Why is My Senior Dog Restless at Night?
As our loving pups get older, they may face physical, mental, and emotional challenges. One common issue that dog parents often experience with their aging pups is nighttime anxiety. This refers to the inability to settle in and sleep throughout the night, including pacing, whining, or appearing restless.
If you’re currently struggling with this situation, you already know how much it can impact not only your dog’s sleep but also your own!
In this article, we will break down the most common reasons why your senior dog is restless at night. We’ll also discuss how you can address this situation, encouraging your dog to relax and enjoy a full night of sleep – ultimately improving their overall health and well-being. Let’s get started…

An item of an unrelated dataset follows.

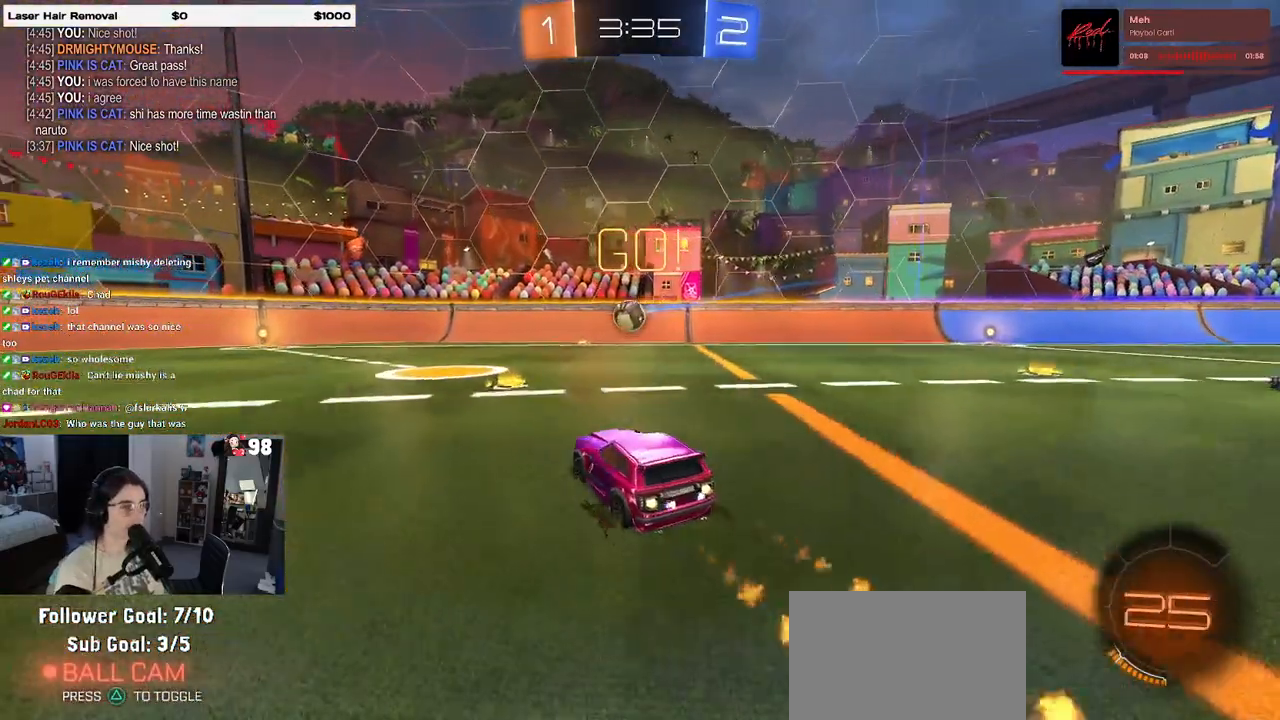
{"buttons": ["R1", "R2"], "left_stick": "left", "right_stick": "center", "events": [[133, "left_stick", "center"], [200, "left_stick", "left"]]}
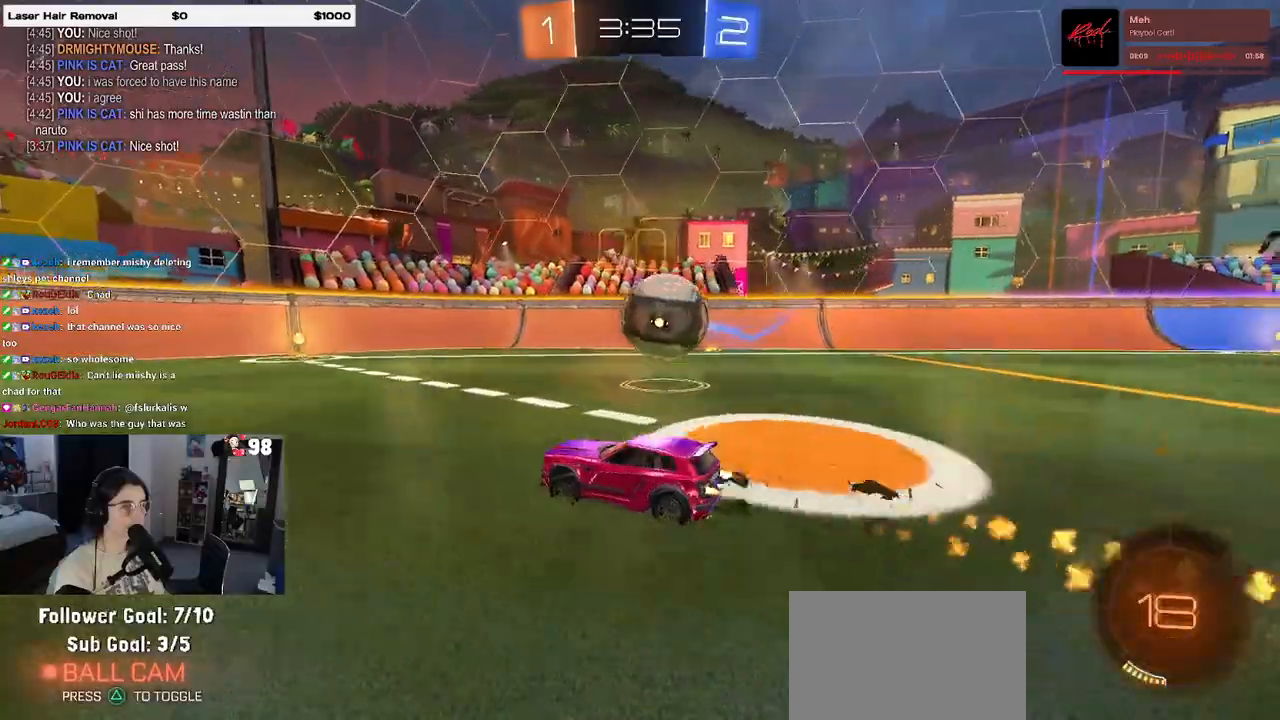
{"buttons": ["R2"], "left_stick": "left", "right_stick": "center", "events": [[33, "R1", "up"], [117, "left_stick", "center"], [200, "left_stick", "left"], [300, "SQUARE", "down"], [433, "SQUARE", "up"]]}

Why Won’t My Senior Dog Settle at Night?
Nighttime anxiety and disturbances may have several different explanations. This is why you need to work with your veterinarian to assess the situation, identify clues, and reach a diagnosis. Here are a few of the more common reasons for nighttime anxiety.
Pain or Arthritis
One of the most common physical ailments that older dogs will face is the onset of arthritis. Our dogs are masters of hiding their pain, but that doesn’t mean that they aren’t experiencing discomfort. Identifying pain may be a little easier if your dog has recently suffered an injury. However, conditions like arthritis tend to creep in at a slower rate, remaining unnoticed until they progress to the point of disrupting your dog’s routine.
Some signs your dog is experiencing pain include:
- Dilated pupils or squinted eyes
- Facial grimacing
- Tail tucked between their hind legs
- Hiding or avoiding everyday interactions
- Loss of appetite
- Reluctance to be touched or held
- Uncharacteristic signs of aggression or reactivity
- Loss of interest in playing
- Slowing down or moving in a stiff or uncomfortable manner
- Hunched body position
- Limping or favoring a leg
- Sharking or trembling
- Difficulty lying down or getting back up to their feet
- Struggling to navigate stairs or raised objects like the couch/bed
- Vocalizing discomfort (whimpering, howling, groaning, whining)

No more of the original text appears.